Children won't share an address with dozens of convicted sex offenders, and their parents won't have to inspect the playground for needles that were carelessly tossed over the wall on 500 West.

All families, by end of day Friday, were expected to have been relocated from The Road Home's shelter at 210 S. Rio Grande St. in Salt Lake City.

"We're on target," Executive Director Matt Minkevitch said. "We'll meet the deadline."

Starting Saturday, The Road Home's state-allocated funding is contingent upon it no longer sheltering families in the Rio Grande neighborhood, known for drug use, violence and squalor.

The homeless-service provider received $500,000 in additional state funds to support the relocation effort, and though some of its associates have privately expressed concern about an overall reduction in family shelter capacity, Minkevitch said it presents a "special opportunity" to line up permanent housing for greater numbers of vulnerable people.

Justina Shields said before signing her lease Thursday — with a child in each arm and two more sitting beside her on a bench in the shelter's empty courtyard — that she had hardly slept since she was approved for housing two weeks earlier.

The 27-year-old single mother said she lost her last apartment when a roommate couldn't come up with her half of the rent. Her children's father is in prison for domestic abuse, and nobody in Shields' family had room under their roof for five more. So, in March, the father's aunt dropped them at the shelter.
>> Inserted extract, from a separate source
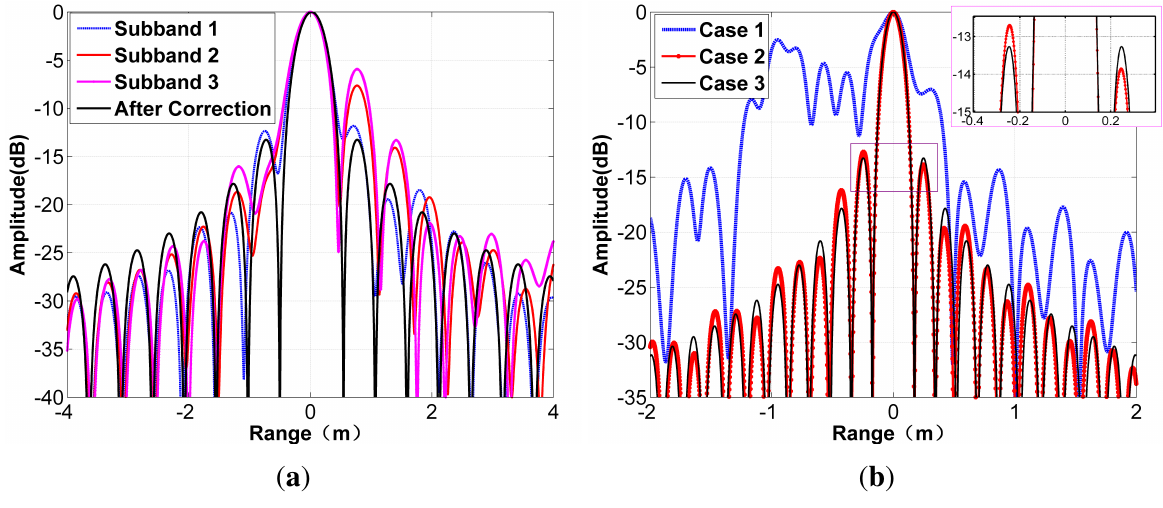
Figure 8. Range compression simulation results: ( a ) compression results of the sub-band signal; ( b ) compression results of synthetic bandwidth for the three cases (1, ignoring timing error; 2, applying the conventional cut-paste method; 3, implementing the improved cut-paste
Nearly five months later, Shields' eldest, 5-year-old Maliha, ate hot-lime Cheetos and smiled for photos during a break from packing. Younger brother William watched cartoons on a phone. Shields, meanwhile, described the trick to mothering at the shelter: "You can't let them see you crying."

Of critical importance to Shields were the friends who babysat her kids when she had to walk to the convenience store, or take her youngest to the hospital with a fever. Staffers have been "really nice," she said, and donations of food and clothes were incalculably helpful.

Shields knows her lease is no golden ticket. The three-bedroom apartment will cost her $1,100 per month when her subsidy runs out in September. She begins work at a call center Monday, and she believes she will soon need a second job.

But "I can make it through anything," she said, having seen some proof of that.

The removal of families from the shelter has long been agreed upon as a worthy goal. In 2015, a group of area developers, business owners and residents known as the Pioneer Park Coalition brought in Texas-based homelessness consultant Robert Marbut, who said it ought to be the area's first priority.

But Salt Lake's constricting affordable housing market makes it challenging to find places that families will be able to afford when subsidies run out, and the needs of homeless families has at times far exceeded the 300-bed capacity in Midvale. At peak population last winter, homeless children alone could have filled the Midvale beds.

Thanks to the increased state support, about 80 families exited Road Home shelters in June — up from the usual of about 60 — but 65 more came in.

As The Road Home made its Friday-evening push toward emptying the downtown family wing, Minkevitch said he expected remaining families to be relocated to some combination of permanent housing, the Midvale shelter and motels. About a dozen "housing-ready" families at the Midvale shelter would also move to motels to make way for the weekend's newcomers.

Unless more affordable housing becomes available, The Road Home may need to more frequently use motels as an intermediary step between shelter and housing.

About nine families were sent to motels last winter, Minkevitch said, and Road Home staff is working with law enforcement to identify motels with the least criminal activity.

"The one thing we're not going to do as a community is to say to a family, 'We're turning you away tonight,' " he said.

The reduction in family capacity provides a test case for state, county and city leaders as they pursue an even more dramatic cut to the broader homeless population.

State funding for three new shelters is tied to the closure of the Rio Grande Street shelter by July 2019.

Also, the combined capacity of the new shelters is expected to be 400 beds fewer than exist now.

Minkevitch said it may be an uncomfortable time, but so was the implementation of permanent supportive housing, for which Salt Lake City was later praised nationwide.

Plus, Minkevitch said: even a slight relaxation in the rental market would do wonders.

Even if it might be "praying for rain," he said, "I don't think it's going to be the case that our demographic is facing a 2 percent vacancy rate for the next decade."